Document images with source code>
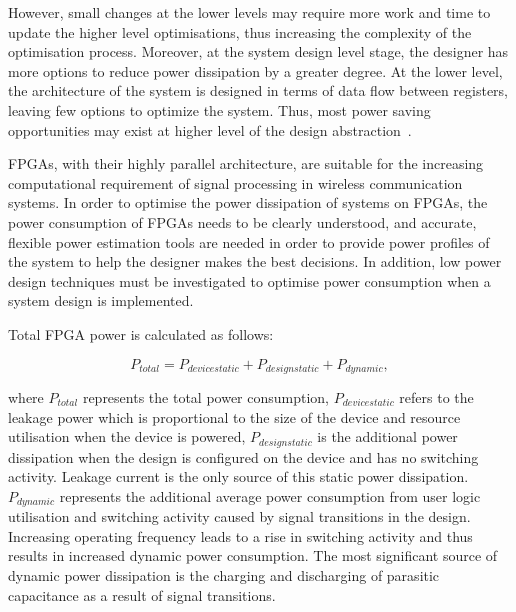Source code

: However, small changes at the lower levels may require more work and time to update the higher level optimisations, thus increasing the complexity of the optimisation process.
Moreover, at the system design level stage, the designer has more options to reduce power dissipation by a greater degree.
At the lower level, the architecture of the system is designed in terms of data flow between registers, leaving few options to optimize the system.
Thus, most power saving opportunities may exist at higher level of the design abstraction~\cite{Raghunathan1998}.

FPGAs, with their highly parallel architecture, are suitable for the increasing computational requirement of signal processing in wireless communication systems.
In order to optimise the power dissipation of systems on FPGAs, the power consumption of FPGAs needs to be clearly understood, and accurate, flexible power estimation tools are needed in order to provide power profiles of the system to help the designer makes the best decisions.
In addition, low power design techniques must be investigated to optimise power consumption when a system design is implemented.
%

Total FPGA power is calculated as follows:
\begin{center}
\begin{equation}
\label{Equ:Ptotal}
 P_{\mathit{total}} = P_{\mathit{device static}} + P_{\mathit{design static}} + P_{\mathit{dynamic}},
\end{equation}
\end{center}
where $P_{\mathit{total}}$ represents the total power consumption, $P_{\mathit{device static}}$ refers to the leakage power which is proportional to the size of the device and resource utilisation when the device is powered, $P_{\mathit{design static}}$ is the additional power dissipation when the design is configured on the device and has no switching activity. Leakage current is the only source of this static power dissipation.
$P_{\mathit{dynamic}}$ represents the additional average power consumption from user logic utilisation and switching activity caused by signal transitions in the design. Increasing operating frequency leads to a rise in switching activity and thus results in increased dynamic power consumption. The most significant source of dynamic power dissipation is the charging and discharging of parasitic capacitance as a result of signal transitions.

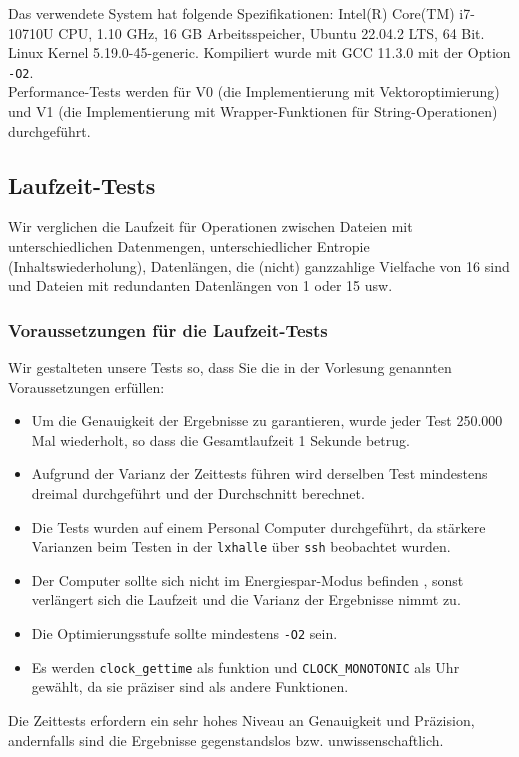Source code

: Das verwendete System hat folgende Spezifikationen: Intel(R) Core(TM) i7-10710U
CPU, 1.10 GHz, 16 GB Arbeitsspeicher, Ubuntu 22.04.2 LTS, 64 Bit.
Linux Kernel 5.19.0-45-generic.
Kompiliert wurde mit GCC 11.3.0 mit der Option \texttt{-O2}.
\\
Performance-Tests werden für V0 (die Implementierung mit Vektoroptimierung)
und V1 (die Implementierung mit Wrapper-Funktionen für String-Operationen) durchgeführt.

\subsection{Laufzeit-Tests}
Wir verglichen die Laufzeit für Operationen zwischen Dateien mit unterschiedlichen Datenmengen,
 unterschiedlicher Entropie (Inhaltswiederholung), Datenlängen, die
(nicht) ganzzahlige Vielfache von 16 sind und Dateien mit redundanten 
Datenlängen von 1 oder 15 usw.

\subsubsection{Voraussetzungen für die Laufzeit-Tests}
Wir gestalteten unsere Tests so, dass Sie die in der Vorlesung genannten 
Voraussetzungen \cite{benchmarking} erfüllen: 
\begin{itemize}
    \item Um die Genauigkeit der Ergebnisse zu garantieren, wurde jeder Test 250.000
          Mal wiederholt, so dass die Gesamtlaufzeit 1 Sekunde betrug.
    \item Aufgrund der Varianz der Zeittests führen wird derselben Test
          mindestens dreimal durchgeführt und der Durchschnitt berechnet.
    \item Die Tests wurden auf einem Personal Computer durchgeführt, da stärkere 
         Varianzen beim Testen in der \texttt{lxhalle} über \texttt{ssh} beobachtet wurden. 
    \item Der Computer sollte sich nicht im Energiespar-Modus befinden \cite{energySaving}, sonst
          verlängert sich die Laufzeit und die Varianz der Ergebnisse nimmt zu.
    \item Die Optimierungsstufe sollte mindestens \texttt{-O2} sein. 
    \item Es werden \texttt{clock\_gettime} als funktion und \texttt{CLOCK\_MONOTONIC} als Uhr
          gewählt, da sie präziser sind als andere Funktionen.  
\end{itemize}
  
Die Zeittests erfordern ein sehr hohes Niveau an Genauigkeit und Präzision, \cite{energySaving}
andernfalls sind die Ergebnisse gegenstandslos bzw. unwissenschaftlich.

REQUIRED WORK>
From the line with "Die Optimierungsstufe sollte" to the final line of the entries above, return every line exactly as written.

OUTPUT OF THE EXERCISE>
    \item Die Optimierungsstufe sollte mindestens \texttt{-O2} sein. 
    \item Es werden \texttt{clock\_gettime} als funktion und \texttt{CLOCK\_MONOTONIC} als Uhr
          gewählt, da sie präziser sind als andere Funktionen.  
\end{itemize}
  
Die Zeittests erfordern ein sehr hohes Niveau an Genauigkeit und Präzision, \cite{energySaving}
andernfalls sind die Ergebnisse gegenstandslos bzw. unwissenschaftlich.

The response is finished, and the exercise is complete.